Training guide
The --depth single knob (B18)
tinygpt train --depth N derives every pretrain hyperparameter from
one number — architecture and the learning-rate / batch / step schedule —
following the nanochat surface (karpathy/nanochat)
and the Chinchilla compute-optimal corner (Hoffmann et al. 2022).
Any explicit flag (--max-lr, --steps, --batch, …) overrides the
derived value, with a warning. The derivation lives in
native-mac/Sources/TinyGPTModel/DepthDerivation.swift (deriveHP).
Derivation
| quantity | rule |
|---|---|
| nLayers | N |
| dModel | 64 · N (head_dim 64, GPT-2/Llama shape) |
| nHeads | N |
| dMlp | 4 · dModel |
| params (non-embed) | 12 · L · d² |
| tokens | regime · params — chinchilla = 20×, overtrained = 40× |
| peak_lr | 3e-3 · √(512/dModel), clamped to [1e-4, 6e-3] |
| batch (seqs) | ⌈32 · dModel / seqLen⌉ |
| total_steps | ⌈tokens / (batch · seqLen)⌉ |
Derived table (chinchilla regime, seqLen 1024)

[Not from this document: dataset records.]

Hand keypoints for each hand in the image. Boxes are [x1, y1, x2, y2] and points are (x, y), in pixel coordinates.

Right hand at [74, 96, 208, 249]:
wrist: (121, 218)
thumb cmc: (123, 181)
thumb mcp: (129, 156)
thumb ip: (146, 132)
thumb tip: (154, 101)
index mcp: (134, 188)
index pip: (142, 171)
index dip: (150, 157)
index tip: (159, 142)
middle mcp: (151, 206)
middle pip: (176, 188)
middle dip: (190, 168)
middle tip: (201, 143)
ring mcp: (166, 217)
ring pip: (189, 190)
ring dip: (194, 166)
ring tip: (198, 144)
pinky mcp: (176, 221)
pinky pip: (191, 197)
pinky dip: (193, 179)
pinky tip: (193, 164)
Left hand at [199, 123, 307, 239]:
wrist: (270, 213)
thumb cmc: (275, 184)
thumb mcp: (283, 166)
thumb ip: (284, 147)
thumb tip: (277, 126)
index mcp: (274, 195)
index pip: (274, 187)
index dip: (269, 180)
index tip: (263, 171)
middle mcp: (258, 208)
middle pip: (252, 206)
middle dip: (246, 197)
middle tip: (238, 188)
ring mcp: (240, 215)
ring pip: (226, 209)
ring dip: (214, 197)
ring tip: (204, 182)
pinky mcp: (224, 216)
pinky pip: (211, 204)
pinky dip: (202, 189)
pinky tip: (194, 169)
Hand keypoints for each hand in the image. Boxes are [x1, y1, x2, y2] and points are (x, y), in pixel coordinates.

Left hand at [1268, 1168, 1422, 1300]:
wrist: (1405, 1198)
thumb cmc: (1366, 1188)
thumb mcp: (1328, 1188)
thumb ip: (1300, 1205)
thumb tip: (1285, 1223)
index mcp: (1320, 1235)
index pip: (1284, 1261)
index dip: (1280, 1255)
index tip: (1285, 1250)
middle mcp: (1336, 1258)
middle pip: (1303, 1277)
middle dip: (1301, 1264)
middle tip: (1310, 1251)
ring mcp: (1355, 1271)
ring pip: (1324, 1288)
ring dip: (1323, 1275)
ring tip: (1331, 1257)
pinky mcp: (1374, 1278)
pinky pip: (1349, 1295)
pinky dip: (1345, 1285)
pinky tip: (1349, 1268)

| depth | dModel | dMlp | params | peak_lr | batch | steps | tokens |
|---|---|---|---|---|---|---|---|
| 4 | 256 | 1024 | 3.1M | 4.24e-3 | 8 | 7,680 | 62.9M |
| 12 | 768 | 3072 | 84.9M | 2.45e-3 | 24 | 69,120 | 1.70B |
| 24 | 1536 | 6144 | 679M | 1.73e-3 | 48 | 276,480 | 13.6B |
| 36 | 2304 | 9216 | 2.29B | 1.41e-3 | 72 | 622,080 | 45.9B |
--regime overtrained doubles tokens (and steps); architecture and peak_lr
are unchanged. These are a documented approximation of nanochat’s curve, not
a port of its exact constants — DepthDerivationTests pins the numbers.
Learning-rate schedules
--lr-schedule {cosine,wsd,constant} (default cosine; wsd is
warmup-stable-decay). For WSD, --decay-shape {1-sqrt,cosine,linear} (B11)
selects the decay-phase curve (default 1-sqrt, MiniCPM). --llrd γ (B15)
adds layer-wise LR decay on the sft/dpo/finetune paths.